Wow — so many errors! Maybe Bartlet isn’t as sharp as he used to be!
Dowd can at least be proud that by Sunday evening, her column was rated the most e-mailed piece on the site. And while Murdoch was one of the first to comment on it, he was hardly alone in his views:
#RealityBasedCommunity RT @ByronTau Will McAvoy and Jed Bartlet give Obama some advice in Maureen Dowd's column. http://t.co/Jk5zRlL2
— jon gabriel (@exjon) October 7, 2012
Can fictional readers of Maureen Dowd's fictional dialogue in today's Times tell us why we should bother with it?
— Nick Gillespie (@nickgillespie) October 7, 2012
Maureen Dowd, you are not funny. PLEASE STOP, FOR THE LOVE OF HOLY GOD HIMSELF. The "TV show reference" wasn't funny when it was current.
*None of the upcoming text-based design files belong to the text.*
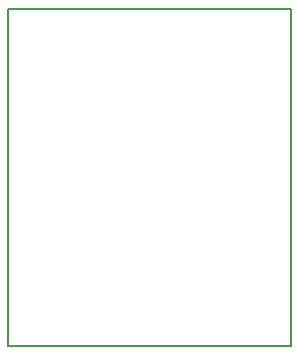
<source format=gm1>
G04 #@! TF.FileFunction,Profile,NP*
%FSLAX46Y46*%
G04 Gerber Fmt 4.6, Leading zero omitted, Abs format (unit mm)*
G04 Created by KiCad (PCBNEW 4.0.4-stable) date Sun Sep 18 16:30:06 2016*
%MOMM*%
%LPD*%
G01*
G04 APERTURE LIST*
%ADD10C,0.100000*%
%ADD11C,0.150000*%
G04 APERTURE END LIST*
D10*
D11*
X135250000Y-118000000D02*
X152500000Y-118000000D01*
X135250000Y-89500000D02*
X135250000Y-118000000D01*
X159250000Y-89500000D02*
X135250000Y-89500000D01*
X159250000Y-118000000D02*
X159250000Y-89500000D01*
X152500000Y-118000000D02*
X159250000Y-118000000D01*
M02*

</source>
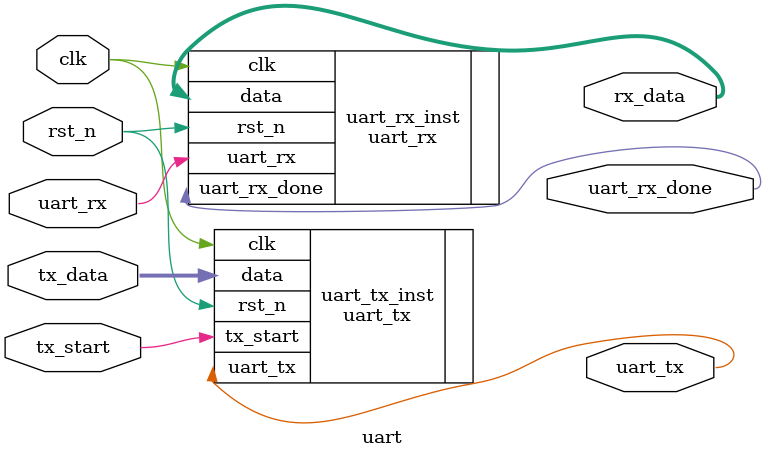
<source format=v>

module uart(
	input clk,
	input rst_n,
	input uart_rx,
	output uart_tx,
	output [7:0] rx_data,
	output uart_rx_done,
	input [7:0] tx_data,
	input tx_start
);
wire [7:0] rx_data;
//wire [7:0] tx_data;
//wire uart_rx_done;
//wire tx_start;

// invoke uart_rx module
uart_rx uart_rx_inst(
	.clk(clk),
	.rst_n(rst_n),
	.uart_rx(uart_rx),
	.uart_rx_done(uart_rx_done),
	.data(rx_data)
);

uart_tx uart_tx_inst(
	.clk(clk), 
	.rst_n(rst_n),
	.uart_tx(uart_tx), 
	.data(tx_data),
	.tx_start(tx_start)
);

endmodule
</source>
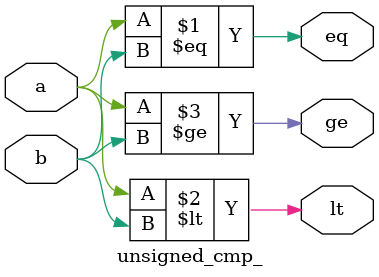
<source format=v>
`ifndef UNSIGNED_CMP_V
`define UNSIGNED_CMP_V

module unsigned_cmp_ #(
    parameter WIDTH = 1
) (
    input wire [WIDTH-1:0] a,
    input wire [WIDTH-1:0] b,
    output wire eq,
    output wire lt,
    output wire ge
);
    // TODO: implement
    assign eq = {31'b0, (a == b)};
    assign lt = {31'b0, (a < b)};
    assign ge = {31'b0, (a >= b)};
endmodule

`endif

</source>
— Ursus, Director of Weather and Banana Programming (@AceofSpadesHQ) October 7, 2012
The most cloyingly Maureen Dowdy column evah? "After the debate, I was talking to Aaron Sorkin, who was a little down." http://t.co/ytCfIrkm
— Mary Katharine Ham (@mkhammer) October 7, 2012
@mkhammer her next column will have some hip references to Lost in Space and Jeannie
— Ursus, Director of Weather and Banana Programming (@AceofSpadesHQ) October 7, 2012
Dear Maureen Dowd: TVGuide is just a listing of tv shows. It's not a political almanac.
— Ursus, Director of Weather and Banana Programming (@AceofSpadesHQ) October 7, 2012
Don’t worry, MoDo. There are bound to be plenty of people who enjoy reading the New York Times, and who also at least understood your column. And if they read the Times, they probably aren’t even aware of all the errors.